### What you should do
The line containing "1) tray <box>498,36,680,137</box>" marks the start; return it and every line after it in the listing below, exactly, through the last.

### The data
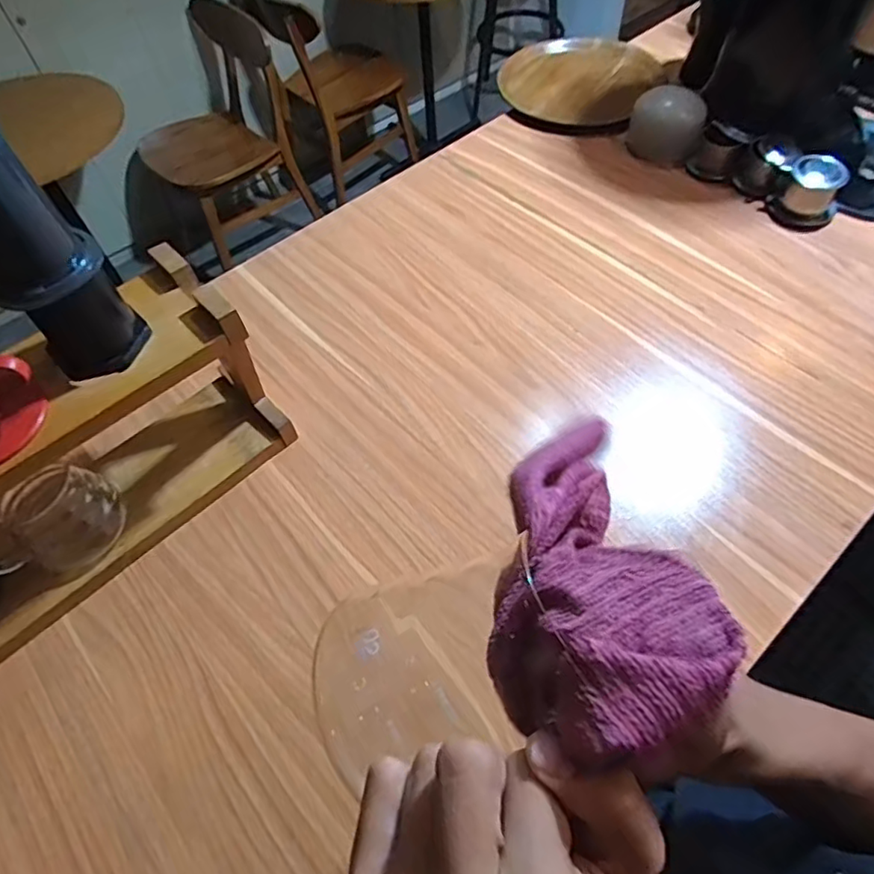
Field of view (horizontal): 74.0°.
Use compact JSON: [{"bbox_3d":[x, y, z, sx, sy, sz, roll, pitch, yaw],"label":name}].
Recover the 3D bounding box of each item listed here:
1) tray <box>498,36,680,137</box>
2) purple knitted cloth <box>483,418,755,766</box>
[{"bbox_3d":[0.253,-0.642,1.048,0.277,0.033,0.293,-1,58,2],"label":"tray"},{"bbox_3d":[0.064,0.045,0.236,0.079,0.059,0.149,0,58,3],"label":"purple knitted cloth"}]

### Exercise output
1) tray <box>498,36,680,137</box>
2) purple knitted cloth <box>483,418,755,766</box>
[{"bbox_3d":[0.253,-0.642,1.048,0.277,0.033,0.293,-1,58,2],"label":"tray"},{"bbox_3d":[0.064,0.045,0.236,0.079,0.059,0.149,0,58,3],"label":"purple knitted cloth"}]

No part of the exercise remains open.